Is "Thousands of Rolled Beancurd" really correct?

When cooking, there is such a saying: "Thousands of rolls of bean curd", many of us think that the longer the fish and bean curd cook, the better the taste, this statement is true?

"Thousands of Rolled Tofu Rolls" Has Some Reason

The word “Roll” in “Thousands of Rolled Beancurd” is referring to simmering slowly. After the pan is boiled, slowly cook it with medium and small fire, keep the soup noodles slightly open and the soup does not overflow. The sound of the sound. Compared with green leafy vegetables and other ingredients, fish and tofu are indeed more resistant to cooking ingredients. From this perspective, “Thousands of Rolled Beancurd” has some truth.

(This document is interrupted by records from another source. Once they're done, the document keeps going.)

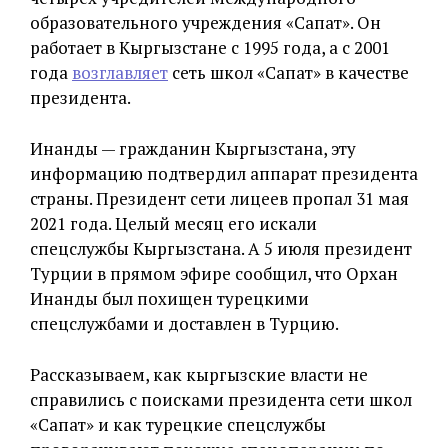
образовательного учреждения «Сапат». Он
работает в Кыргызстане с 1995 года, а с 2001
года
возглавляет
сеть школ «Сапат» в качестве
президента.
Инанды — гражданин Кыргызстана, эту
информацию подтвердил аппарат президента
страны. Президент сети лицеев пропал 31 мая
2021 года. Целый месяц его искали
спецслужбы Кыргызстана. А 5 июля президент
Турции в прямом эфире сообщил, что Орхан
Инанды был похищен турецкими
спецслужбами и доставлен в Турцию.
Рассказываем, как кыргызские власти не
справились с поисками президента сети школ
«Сапат» и как турецкие спецслужбы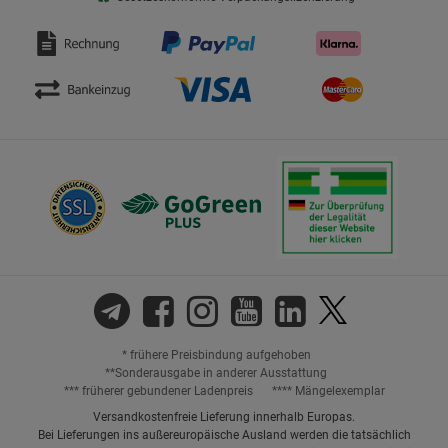
* frühere Preisbindung aufgehoben
**Sonderausgabe in anderer Ausstattung
*** früherer gebundener Ladenpreis
**** Mängelexemplar
Versandkostenfreie Lieferung innerhalb Europas.
Bei Lieferungen ins außereuropäische Ausland werden die tatsächlich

First of all, from the aspect of nutrition, under the premise that the heating does not exceed 120°C, there will be no obvious loss of nutrients such as protein, minerals, and dietary fiber in tofu in fish and tofu. Second, after a long period of stewing, the structure of soybean protein changes from dense to loose and is more easily digested and absorbed. The protein content of fish is extremely rich, and the muscle fiber tissue is soft and fine. After heat, it shrinks and it is not easy to taste. Therefore, using a slow fire can increase the delicious taste of fish. After heating the fish for a long period of time, the protein does not shrink very much and the fat in the fish does not overflow too much, so it can keep the meat tender. Therefore, from the perspective of taste, there are some reasons for saying that "Thousands of rolls of bean curd".

Finally, both tofu and fish have their own odor. The fish has a fishy smell, and the tofu itself has a soy sauce smell. Stew can remove these odors. In addition, the rich protein contained in fish and tofu coagulates and tightens after heating. The taste of soup is difficult to enter into fish and tofu. The umami taste in the food is not easily dissolved in the soup. They are more tasty. Tofu is more chewy. Fish soup can also fully absorb the taste and nutrients of fish, soup to drink more nutritious and delicious.

What to watch for tofu and fish

First, from the point of view of time, the general control can be about 15 to 20 minutes.

The second is to slowly cook with medium and small fires. The fire will accelerate the evaporation of water, and the flavor and nutrients will run away.

The third is that even if you want to do soup, the water should not be too much. If it is cooked, the soup will not have raw materials; if it is glutinous, it will have to be less.

Fourth, do not rush to put condiments. Salt, soy sauce, etc. have infiltration, will make tofu and fish aged, absorb the water, eat it will feel hard and not soft lubrication.

Extension: Fish Stew Tofu Benefits

When tofu is added to the fish, there is a good protein complementation between the two, and the content of methionine in tofu is relatively small. However, the content of amino acids in fish is very rich, and the content of phenylalanine in fish is relatively small, while in tofu is Higher content. In this way, the combination of the two can be used to complement each other, complement each other, and increase nutritional value. More importantly, tofu contains more calcium, and the rich vitamin d in fish can enhance the body's absorption of calcium and calcium supplementation is better.

The "Thousands of Rolled Tofu Turtle" just shows that fish and tofu are more resistant to cooking. We can literally understand it as a long-time stew, so that the nutrition can be broken.